Talking about several payment systems for bilateral trade, Alipov said one of them is using the national currencies, adding the volume of trade in national currencies amounted to over 40 per cent in recent years.
“Recently the Reserve Bank of India issued a special circular, which extends the use of Rupee in international trade. It is yet another step to support the option for the trading community to exercise invoicing, paying and settling operations in national currencies,” Alipov said.
“Secondly, there is a mechanism of using currencies of third countries with viable options offered by our partners in Asia and in the Middle East. We also see immense potential in the establishment of the BRICS international reserve fund,” he said.

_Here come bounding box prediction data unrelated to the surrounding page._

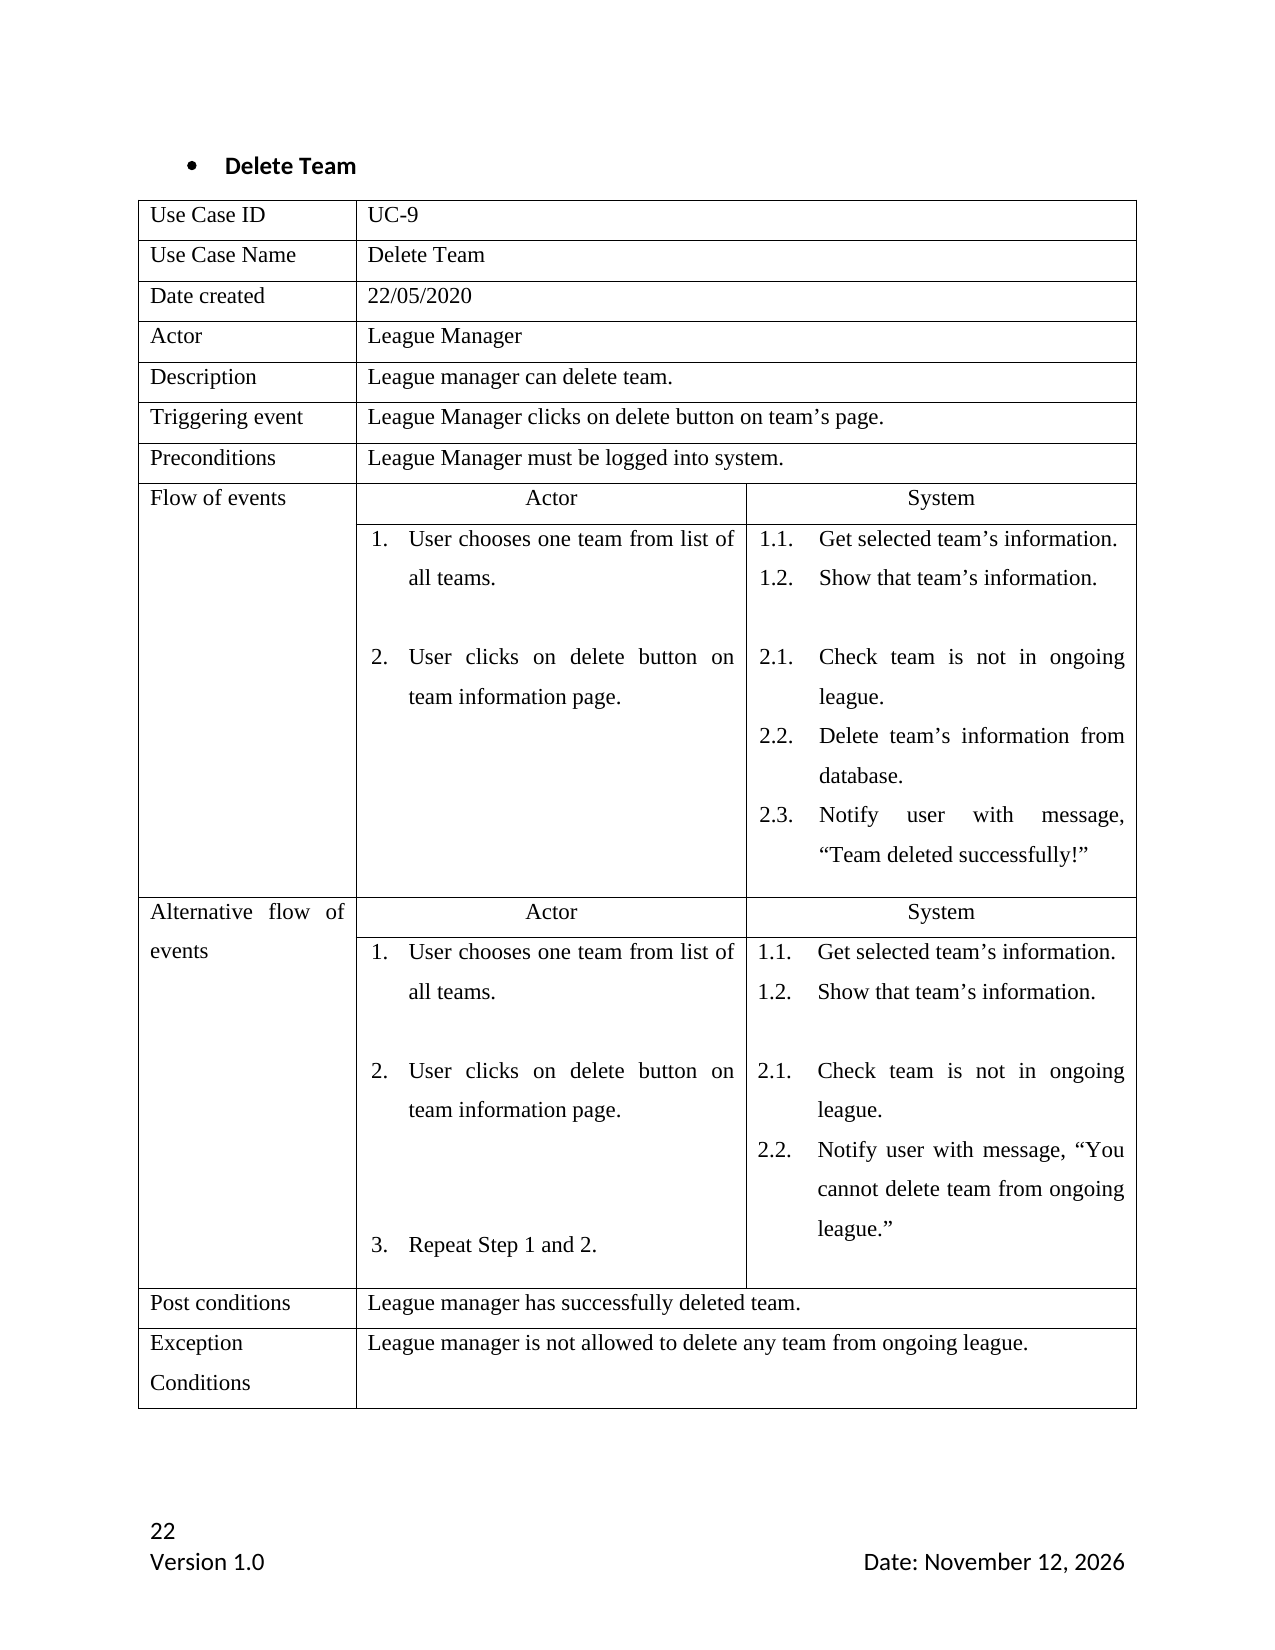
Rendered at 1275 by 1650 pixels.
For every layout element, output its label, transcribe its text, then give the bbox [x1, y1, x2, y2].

table_header Use Case ID [139, 201, 356, 240]
table_cell Description [139, 363, 356, 402]
list Delete Team [187, 150, 1125, 181]
table_cell League Manager [357, 322, 1136, 362]
table_cell User chooses one team from list of all teams. User clicks on delete button on team information page. Repeat Step 1 and 2. [357, 938, 746, 1287]
table_cell League Manager must be logged into system. [357, 444, 1136, 483]
table_cell Flow of events [139, 484, 356, 897]
table_cell League manager can delete team. [357, 363, 1136, 402]
table_cell Actor [139, 322, 356, 362]
table_cell Alternative flow of events [139, 898, 356, 1287]
table_cell Date created [139, 282, 356, 321]
table_cell Preconditions [139, 444, 356, 483]
table_cell Post conditions [139, 1289, 356, 1328]
table_cell System [747, 484, 1136, 524]
table_cell Get selected team’s information. Show that team’s information. Check team is not in ongoing league. Delete team’s information from database. Notify user with message, “Team deleted successfully!” [747, 525, 1136, 897]
table_cell Triggering event [139, 403, 356, 443]
table_cell Delete Team [357, 241, 1136, 281]
table_cell League manager is not allowed to delete any team from ongoing league. [357, 1329, 1136, 1408]
table_cell League manager has successfully deleted team. [357, 1289, 1136, 1328]
table_cell 22/05/2020 [357, 282, 1136, 321]
table_cell Use Case Name [139, 241, 356, 281]
table_header UC-9 [357, 201, 1136, 240]
table_cell Exception Conditions [139, 1329, 356, 1408]
table_cell Get selected team’s information. Show that team’s information. Check team is not in ongoing league. Notify user with message, “You cannot delete team from ongoing league.” [747, 938, 1136, 1287]
table_cell Actor [357, 898, 746, 937]
table_cell User chooses one team from list of all teams. User clicks on delete button on team information page. [357, 525, 746, 897]
table_cell Actor [357, 484, 746, 524]
table_cell System [747, 898, 1136, 937]
table_cell League Manager clicks on delete button on team’s page. [357, 403, 1136, 443]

Alipov said the Russian companies and banks, which are not sanctioned, can still engage in economic activities using US Dollar and Euro.
“As for the impact of the Western sanctions, obviously their side effects were miscalculated, both politically and economically. The rise of fuel and food prices triggered galloping inflation worldwide, and even developed economies risk falling into recession,” he said.
The ambassador said there is an incredible potential opening up in trade in Russia with “huge space” rendered vacant after the “self-inflicted” withdrawal of many Western companies for political reasons.
Alipov said there has been growing interest from both Russia and India to further diversify trade ties taking advantage of “emerging opportunities”.
“The overall purpose is to supplement each other’s economic strategies as both our countries aim to increase the level of self-reliance and are keen to explore new markets facilitated by sustained mechanisms of financial transactions and logistics,” he said.
On India’s oil procurement from Russia, Alipov said New Delhi has consistently maintained that its approach is based on its national interests and reflects the needs of the growing Indian economy and the welfare of its people.
“As for the impact of the Western sanctions, obviously their side effects were miscalculated both politically and economically,” he said.
Asked about India’s position on the Ukraine crisis, he said Russia respects and appreciates New Delhi’s consistent position as it is based on solid foundations of international law and a strategic vision of national interests.
He said the best characteristic of Russia’s strategic partnership with India is that it is not directed against anyone.
“We also feel there is a deep understanding in the Indian society of the origins of the Ukrainian crisis which began long before February 2022,” he said.
India has not yet criticised the Russian attack on Ukraine and has been maintaining that the crisis should be resolved through dialogue.
“Achieving undivided security, equal multipolarity and democratization of global governance are our shared aspirations while attempts to halter these natural tendencies by exercising dictate and unipolarity in the name of shared values is a thing of the past,” he said.
On bilateral trade, Alipov said trade in diamond, gold and other metals along with high-tech equipment and chemical products has gone up.
He said India’s export of pharmaceuticals, IT and electronic equipment, automobile components and marine products to Russia has also gone up.
“At the same time, we focus on joint projects in metallurgy, refinery, rubber production, nuclear and green energy, civil aviation, shipbuilding, railways and infrastructure development, innovations and startups and ICTs,” he said.
On the international approach to resolving the Ukraine crisis, he said, “Unfortunately, the collective global efforts to deal with the situation are also in jeopardy since institutional architecture gets under the stress of politicisation and attempts to isolate Russia.”